In this case, one and a fourth wavelengths (five fourths of a wavelength) fill the pipe. 5λ/4 = L, so λ = 4L/5.
To divide by a fraction, invert and multiply. 1/(4/3) = 1 x (3/4)
To divide by a fraction, invert and multiply. 1/(4/5) = 1 x (5/4)
In this problem, the word "overtones" should flag that you want to examine standing waves, even if you aren't yet comfortable recognizing the relationship between standing waves, resonance, and musical instruments. All you need in order to understand 1-dimensional standing waves is a picture of the waves and the wave equation. In this case, you were not told whether the standing waves were in a string, an open pipe, or a closed pipe. You had instead the information that only odd harmonics were present, which constrains the boundary conditions and leads you to the realization that the instrument is a closed pipe.
That said, make sure to relate your answers to your musical knowledge. You know that overtones are higher frequencies than the fundamental and that harmonics are integer multiples of the fundamental.
The frequencies that you hear in a musical instrument are those that resonate--that correspond to strong waves in the string or air column and do not cancel out. Resonant frequencies are associated with normal modes of oscillation.

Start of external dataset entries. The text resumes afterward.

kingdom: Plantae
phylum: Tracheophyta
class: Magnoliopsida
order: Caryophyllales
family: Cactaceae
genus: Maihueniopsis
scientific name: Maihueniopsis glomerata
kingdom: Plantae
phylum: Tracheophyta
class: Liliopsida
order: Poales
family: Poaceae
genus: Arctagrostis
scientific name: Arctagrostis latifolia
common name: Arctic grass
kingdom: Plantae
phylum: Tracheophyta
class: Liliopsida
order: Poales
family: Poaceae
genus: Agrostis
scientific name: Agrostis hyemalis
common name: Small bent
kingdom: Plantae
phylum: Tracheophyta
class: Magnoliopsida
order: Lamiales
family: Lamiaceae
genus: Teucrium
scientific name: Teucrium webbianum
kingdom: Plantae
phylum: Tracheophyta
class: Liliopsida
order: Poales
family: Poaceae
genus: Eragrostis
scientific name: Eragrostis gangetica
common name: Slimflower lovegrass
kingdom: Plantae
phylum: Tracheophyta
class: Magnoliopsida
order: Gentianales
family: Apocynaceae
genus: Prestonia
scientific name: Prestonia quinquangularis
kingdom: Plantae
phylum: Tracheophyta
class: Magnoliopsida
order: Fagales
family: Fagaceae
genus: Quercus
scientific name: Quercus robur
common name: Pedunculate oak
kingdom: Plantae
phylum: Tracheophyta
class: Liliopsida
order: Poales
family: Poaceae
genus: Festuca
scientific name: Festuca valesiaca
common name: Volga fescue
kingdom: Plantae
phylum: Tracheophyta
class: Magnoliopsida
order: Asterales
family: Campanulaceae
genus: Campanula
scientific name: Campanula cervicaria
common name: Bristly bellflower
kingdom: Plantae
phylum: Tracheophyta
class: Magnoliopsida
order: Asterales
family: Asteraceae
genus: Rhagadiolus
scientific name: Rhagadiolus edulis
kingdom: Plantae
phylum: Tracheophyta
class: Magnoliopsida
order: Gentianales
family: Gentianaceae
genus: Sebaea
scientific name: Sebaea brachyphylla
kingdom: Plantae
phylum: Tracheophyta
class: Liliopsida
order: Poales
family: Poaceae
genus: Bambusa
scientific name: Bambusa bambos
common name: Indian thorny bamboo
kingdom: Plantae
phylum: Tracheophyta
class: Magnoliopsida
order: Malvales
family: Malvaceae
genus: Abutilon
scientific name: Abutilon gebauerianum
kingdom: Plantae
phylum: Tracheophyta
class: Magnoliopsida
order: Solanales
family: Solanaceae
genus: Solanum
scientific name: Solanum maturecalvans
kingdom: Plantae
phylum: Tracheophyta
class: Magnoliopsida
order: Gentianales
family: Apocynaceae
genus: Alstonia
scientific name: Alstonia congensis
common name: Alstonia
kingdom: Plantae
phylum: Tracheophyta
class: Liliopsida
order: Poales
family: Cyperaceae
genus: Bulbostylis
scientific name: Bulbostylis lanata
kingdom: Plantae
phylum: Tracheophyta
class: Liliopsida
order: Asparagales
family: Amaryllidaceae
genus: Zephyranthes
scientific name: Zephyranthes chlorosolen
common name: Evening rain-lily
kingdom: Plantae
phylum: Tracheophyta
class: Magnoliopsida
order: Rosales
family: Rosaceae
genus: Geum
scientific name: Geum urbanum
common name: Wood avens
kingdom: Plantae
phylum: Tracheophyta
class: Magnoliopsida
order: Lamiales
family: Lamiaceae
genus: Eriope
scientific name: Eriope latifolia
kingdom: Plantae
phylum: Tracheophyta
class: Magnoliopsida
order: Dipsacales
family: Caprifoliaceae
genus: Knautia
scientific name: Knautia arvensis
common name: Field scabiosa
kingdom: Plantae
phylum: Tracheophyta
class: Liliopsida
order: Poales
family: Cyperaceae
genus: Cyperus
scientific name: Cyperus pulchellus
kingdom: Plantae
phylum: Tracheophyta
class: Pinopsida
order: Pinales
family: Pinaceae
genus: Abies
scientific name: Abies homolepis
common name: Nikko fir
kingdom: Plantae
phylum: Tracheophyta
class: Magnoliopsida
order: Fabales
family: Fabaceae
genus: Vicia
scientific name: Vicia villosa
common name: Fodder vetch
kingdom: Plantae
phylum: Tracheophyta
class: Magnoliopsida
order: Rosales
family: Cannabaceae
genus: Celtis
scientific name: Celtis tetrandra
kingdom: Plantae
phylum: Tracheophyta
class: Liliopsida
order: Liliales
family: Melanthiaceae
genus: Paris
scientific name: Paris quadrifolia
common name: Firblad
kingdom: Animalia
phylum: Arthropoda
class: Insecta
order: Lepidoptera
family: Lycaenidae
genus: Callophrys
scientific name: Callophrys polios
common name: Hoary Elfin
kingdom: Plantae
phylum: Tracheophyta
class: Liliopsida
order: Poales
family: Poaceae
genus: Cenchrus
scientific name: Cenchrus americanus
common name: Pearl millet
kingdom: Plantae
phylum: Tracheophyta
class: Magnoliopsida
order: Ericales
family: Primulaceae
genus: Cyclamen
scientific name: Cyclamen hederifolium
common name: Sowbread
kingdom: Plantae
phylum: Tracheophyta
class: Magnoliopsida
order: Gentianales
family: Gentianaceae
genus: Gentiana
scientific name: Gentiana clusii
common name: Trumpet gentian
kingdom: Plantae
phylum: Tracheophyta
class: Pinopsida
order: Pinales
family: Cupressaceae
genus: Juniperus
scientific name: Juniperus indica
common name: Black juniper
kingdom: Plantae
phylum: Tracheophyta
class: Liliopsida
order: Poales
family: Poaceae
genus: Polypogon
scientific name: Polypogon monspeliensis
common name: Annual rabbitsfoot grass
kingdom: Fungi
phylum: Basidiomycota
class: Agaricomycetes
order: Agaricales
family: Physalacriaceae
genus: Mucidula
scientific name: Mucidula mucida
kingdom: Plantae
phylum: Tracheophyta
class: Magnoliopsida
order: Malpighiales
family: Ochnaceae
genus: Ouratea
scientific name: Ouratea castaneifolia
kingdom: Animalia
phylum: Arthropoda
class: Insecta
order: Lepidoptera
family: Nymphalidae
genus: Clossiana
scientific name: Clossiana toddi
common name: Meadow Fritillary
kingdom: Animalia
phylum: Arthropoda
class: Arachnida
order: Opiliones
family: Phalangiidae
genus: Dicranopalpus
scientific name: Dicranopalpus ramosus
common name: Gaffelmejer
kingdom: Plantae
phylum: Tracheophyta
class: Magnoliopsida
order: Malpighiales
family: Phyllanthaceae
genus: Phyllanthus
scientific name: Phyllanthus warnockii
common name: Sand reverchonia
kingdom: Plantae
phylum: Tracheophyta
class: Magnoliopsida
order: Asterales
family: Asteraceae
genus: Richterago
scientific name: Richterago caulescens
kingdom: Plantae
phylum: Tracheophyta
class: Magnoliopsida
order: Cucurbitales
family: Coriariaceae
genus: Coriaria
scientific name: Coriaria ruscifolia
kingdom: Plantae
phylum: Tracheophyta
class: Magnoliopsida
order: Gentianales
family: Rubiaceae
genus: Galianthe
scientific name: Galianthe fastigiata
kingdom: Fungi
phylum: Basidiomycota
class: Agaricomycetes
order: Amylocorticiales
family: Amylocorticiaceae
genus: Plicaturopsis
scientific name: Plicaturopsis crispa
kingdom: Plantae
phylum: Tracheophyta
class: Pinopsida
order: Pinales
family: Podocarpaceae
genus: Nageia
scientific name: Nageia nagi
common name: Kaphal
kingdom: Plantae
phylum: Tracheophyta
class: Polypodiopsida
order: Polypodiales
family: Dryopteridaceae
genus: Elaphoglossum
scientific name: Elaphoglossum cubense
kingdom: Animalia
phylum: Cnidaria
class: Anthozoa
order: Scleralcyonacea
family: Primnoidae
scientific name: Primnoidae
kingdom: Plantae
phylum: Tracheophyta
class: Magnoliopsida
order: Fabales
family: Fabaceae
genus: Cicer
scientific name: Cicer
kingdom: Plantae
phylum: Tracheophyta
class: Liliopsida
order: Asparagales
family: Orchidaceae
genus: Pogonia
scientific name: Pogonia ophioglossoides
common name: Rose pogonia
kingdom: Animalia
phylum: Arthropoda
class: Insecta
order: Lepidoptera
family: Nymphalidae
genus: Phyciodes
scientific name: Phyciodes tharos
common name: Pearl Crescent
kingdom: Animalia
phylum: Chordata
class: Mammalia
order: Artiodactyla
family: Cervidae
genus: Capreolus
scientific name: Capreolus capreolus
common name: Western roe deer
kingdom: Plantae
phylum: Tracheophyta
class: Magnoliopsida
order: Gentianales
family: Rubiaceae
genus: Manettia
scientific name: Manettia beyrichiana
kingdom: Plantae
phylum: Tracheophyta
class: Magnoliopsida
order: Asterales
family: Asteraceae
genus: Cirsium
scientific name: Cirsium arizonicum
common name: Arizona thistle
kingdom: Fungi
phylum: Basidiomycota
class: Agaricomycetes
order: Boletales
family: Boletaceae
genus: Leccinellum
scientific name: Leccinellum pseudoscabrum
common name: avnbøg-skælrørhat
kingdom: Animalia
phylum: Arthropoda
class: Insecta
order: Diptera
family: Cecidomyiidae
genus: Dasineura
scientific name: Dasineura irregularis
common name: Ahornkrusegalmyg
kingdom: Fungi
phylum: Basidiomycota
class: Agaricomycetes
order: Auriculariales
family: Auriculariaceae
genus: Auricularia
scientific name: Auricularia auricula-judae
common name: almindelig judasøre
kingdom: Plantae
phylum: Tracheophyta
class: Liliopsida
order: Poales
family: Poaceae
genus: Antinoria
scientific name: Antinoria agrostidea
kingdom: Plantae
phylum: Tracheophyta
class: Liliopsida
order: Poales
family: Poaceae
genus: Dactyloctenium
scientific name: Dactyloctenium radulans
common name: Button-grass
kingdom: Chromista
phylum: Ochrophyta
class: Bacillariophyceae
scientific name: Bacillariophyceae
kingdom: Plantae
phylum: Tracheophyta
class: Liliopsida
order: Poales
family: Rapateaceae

Overtones and harmonics represent the same basic idea but are numbered differently. In both cases, you are looking at the normal modes of vibration of the instrument; each normal mode corresponds to a natural frequency of vibration. The first (simplest) normal mode is called the fundamental and its corresponding frequency determines the pitch of the note. The more complicated normal modes determine the quality of the sound and are called overtones. Overtones are numbered beginning with 1, and so the full set of normal modes is the fundamental, the first overtone, the second overtone, etc. This terminology holds regardless of the relationship between frequencies.
Naming normal modes as harmonics, on the other hand, is based on frequency. If the frequency of a normal mode is an integer multiple of the fundamental frequency, then that normal mode is also called a harmonic. Harmonics are determined by the integer multiplier. Since the frequency of the first normal mode is 1 x the fundamental frequency, the first normal mode is also the first harmonic. Not all harmonics are present in all objects. For example, in this case you are told that only odd harmonics (n = 1, 3, 5, etc.) are present.
In this case, you are not told what instrument is being played but you are told that only odd harmonics are present. So you need to apply your conceptual knowledge or experience with other examples and problems. Both open pipes and strings have both even and odd harmonics, but pipes that are closed on one end only have odd harmonics. You need that as prior knowledge to approach the problem in one step. If you don't have that prior understanding, you can solve for all three cases (see Sound of a Piano as an example where all harmonics are presesnt) until you reach the point where you see which examples have all harmonics and which have odd harmonics only.